My first memories of the magnifying glass was watching my wrinkled grandfather attempt to read a newspaper with something that looked as old as he was. Since he passed away, the magnifying glass he often used is left hidden away in one of the drawers at home. I never thought much about it…or him until I got this assignment.

Magnifying glasses have come a long way since my grandfather’s death. They have them on watches and in all sorts of sizes and shapes. If he was alive, my grandfather would have been the most stylish old gent around…at least in my eyes.

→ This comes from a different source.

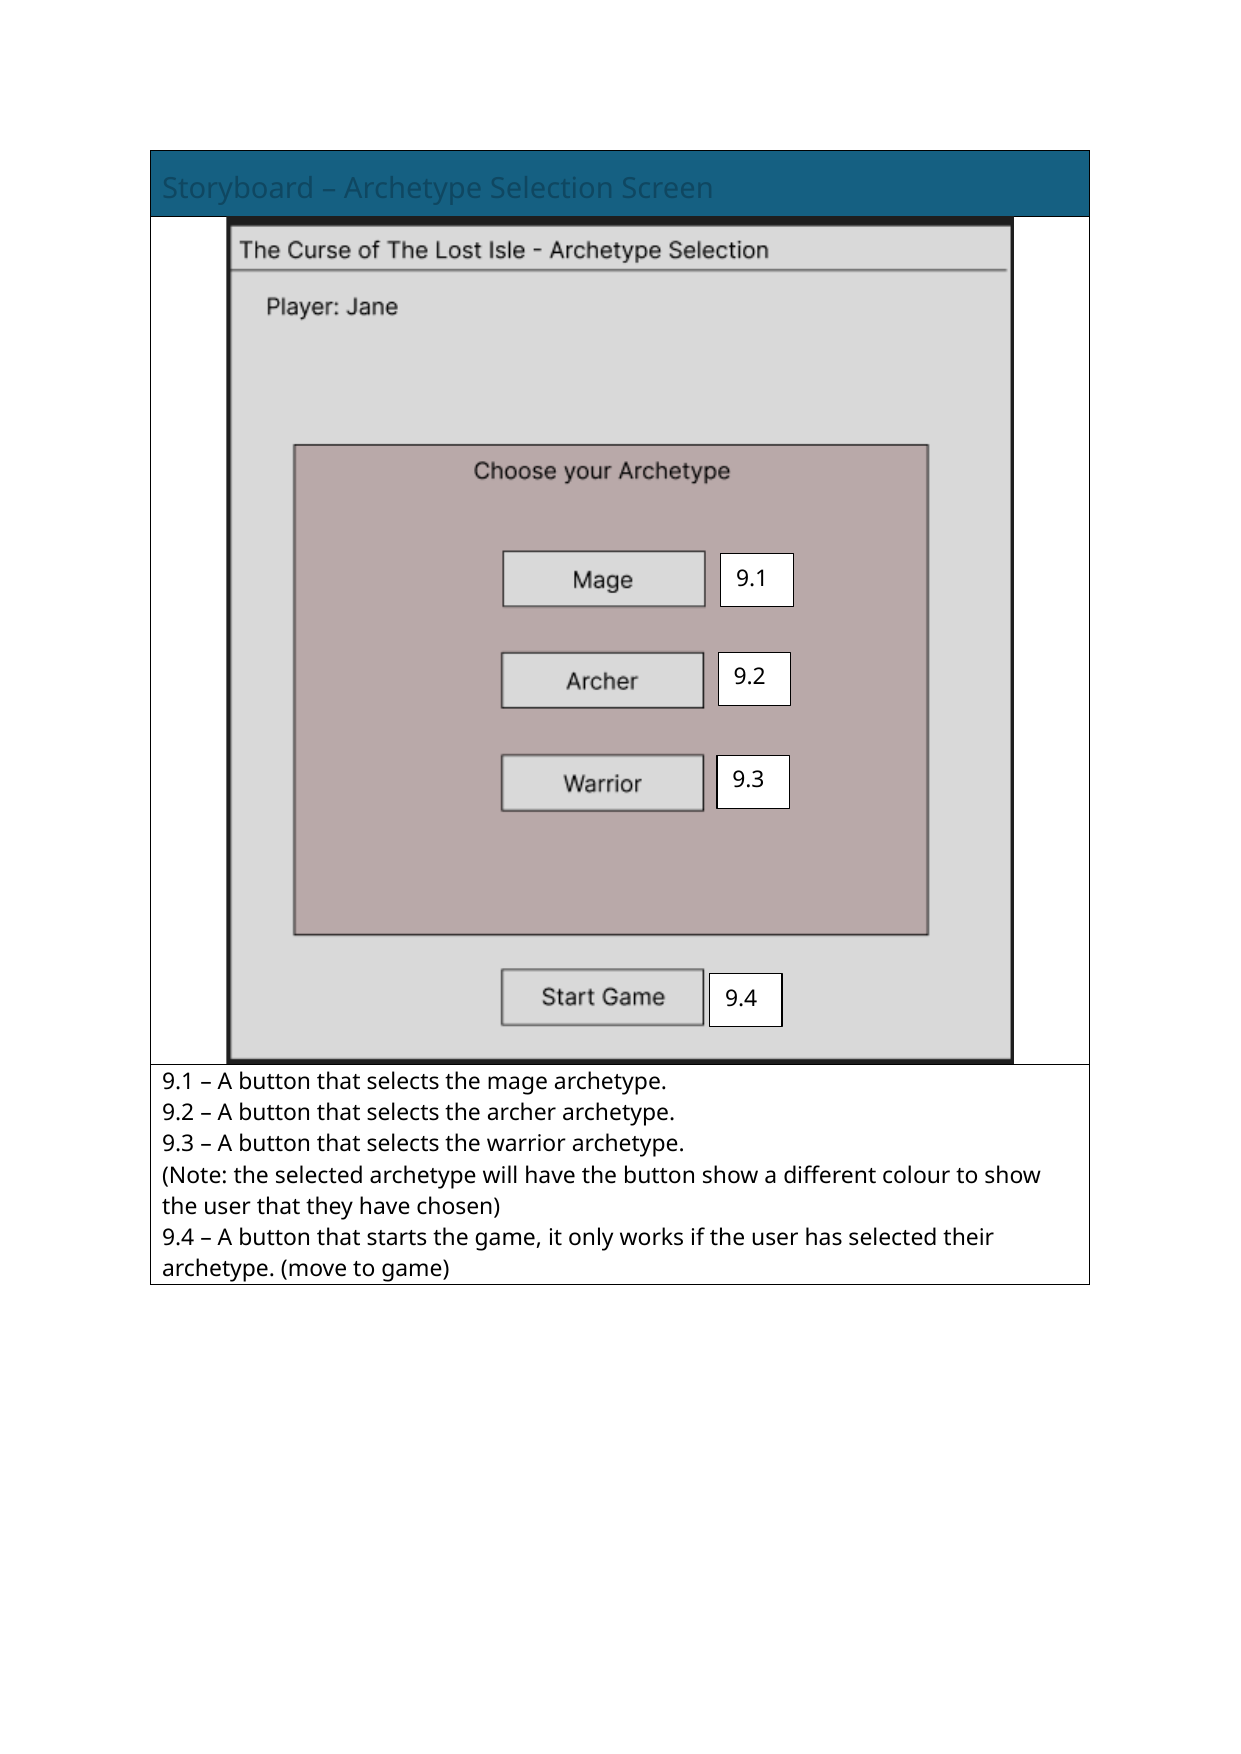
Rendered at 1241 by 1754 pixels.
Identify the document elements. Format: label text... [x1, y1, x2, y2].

Truth be told, I don’t really know him that well. He passed away when I was around ten and before then, I didn’t speak much Hokkien (a Chinese dialect) so we weren’t exactly conversation buddies. I did remember my dad talking of his carefree personality and how he loved all his grandchildren, especially my brother and myself. We were the only ones in the family that carried names he personally gave…my other cousin’s names were bestowed by my grandmother.

I like to think that he was a gentle-hearted man who gave his children little material things but many important qualities like diligence, hard-work and appreciation for life itself. It was a pity that he died bedridden, after suffering from two strokes…but come to think of it, God must have loved him well enough.

Sometimes I think despite the fact that he used glasses to read, he could see clearer than any one of us. I wish I got to know him way better than I did.